Quizá fuera porque se encontraba tan absorta «bebiendo», que Ana dobló hacia la izquierda cuando llegaron a un cruce del camino. Debió haber ido por la derecha, pero más tarde consideró este error como el más afortunado de su vida. Finalmente llegaron a un solitario camino cubierto de césped sin otra cosa que abedules en derredor.

—¿Pero, dónde estamos? —exclamó Diana asombrada—. Este no es el camino de West Grafton.

—No, es el camino de Middle Grafton —dijo Ana algo avergonzada—. Debo haberme equivocado en la bifurcación del camino. No sé exactamente dónde estamos, pero debemos hallarnos a unos cuatro kilómetros de lo de Kimball.

—Entonces no podremos estar allí antes de las cinco, porque ya son las cuatro y media —dijo Diana con una intranquila mirada a su reloj—. Llegaremos después de que hayan tomado el té y tendrán que molestarse en servirlo de nuevo para nosotras.

—Mejor sería que regresáramos a casa —sugirió Ana humildemente. Pero Diana, después de considerarlo, resolvió lo contrario.

—No, debemos seguir y aprovechar la tarde ya que estamos en esto.

Unos metros más adelante, las jóvenes llegaron a un lugar donde el camino volvía a bifurcarse.

—¿Cuál debemos seguir? —preguntó Diana dubitativamente. Ana sacudió la cabeza.

—No sé, y no podemos exponernos a cometer más equivocaciones. Aquí hay un sendero que se interna directamente en el bosque. Debe de haber una casa al otro lado. Vayamos y preguntemos.

—¡Qué camino tan viejo y romántico! —dijo Diana mientras recorrían sus vueltas y recovecos. Se extendía bajo viejos y patriarcales abetos cuyas ramas se encontraban en lo alto, creando una eterna tiniebla donde no podía crecer más que musgo. Sobre uno de los lados estaba la tierra parda, cruzada aquí y allá por rayos de sol. Todo era muy tranquilo y remoto, como si el mundo y sus problemas estuvieran muy lejos.

—Me siento como si caminara por un bosque encantado —dijo Ana en voz baja—. ¿Crees que alguna vez hallaremos el camino de vuelta al mundo, Diana? Pienso que de repente llegaremos a un palacio en el que encontraremos una princesa encantada.
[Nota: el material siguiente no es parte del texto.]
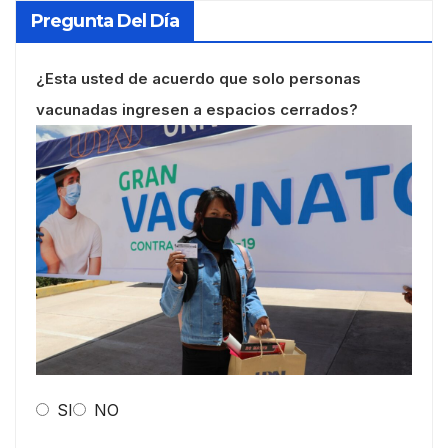
Pregunta Del Día
¿Esta usted de acuerdo que solo personas
vacunadas ingresen a espacios cerrados?
SI
NO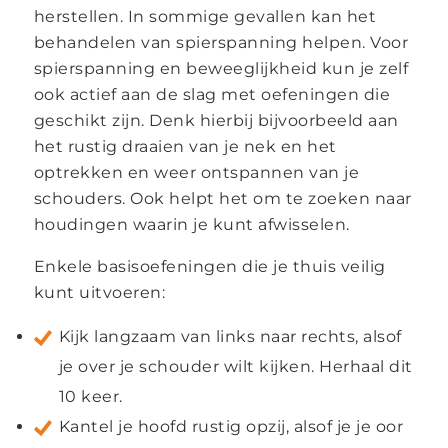
herstellen. In sommige gevallen kan het
behandelen van spierspanning helpen. Voor
spierspanning en beweeglijkheid kun je zelf
ook actief aan de slag met oefeningen die
geschikt zijn. Denk hierbij bijvoorbeeld aan
het rustig draaien van je nek en het
optrekken en weer ontspannen van je
schouders. Ook helpt het om te zoeken naar
houdingen waarin je kunt afwisselen.
Enkele basisoefeningen die je thuis veilig
kunt uitvoeren:
Kijk langzaam van links naar rechts, alsof
je over je schouder wilt kijken. Herhaal dit
10 keer.
Kantel je hoofd rustig opzij, alsof je je oor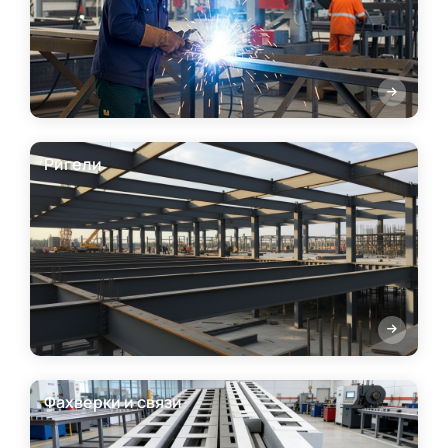
Ригели
Фахверки и связи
Al dar la vuelta al siguiente recoveco del sendero, se hallaron, no ante un castillo, sino ante una pequeña casa, casi tan sorprendente como lo hubiera sido un castillo en esta provincia de convencionales granjas de madera, tan parecidas todas. Ana se detuvo asombrada y Diana exclamó:

—¡Oh!, ahora sé dónde estamos. Ésta es la casita de piedra donde vive la señorita Lavendar Lewis… creo que la llama «La Morada del Eco». A menudo he oído hablar de ella pero nunca la había visto antes… ¿No es un lugar romántico?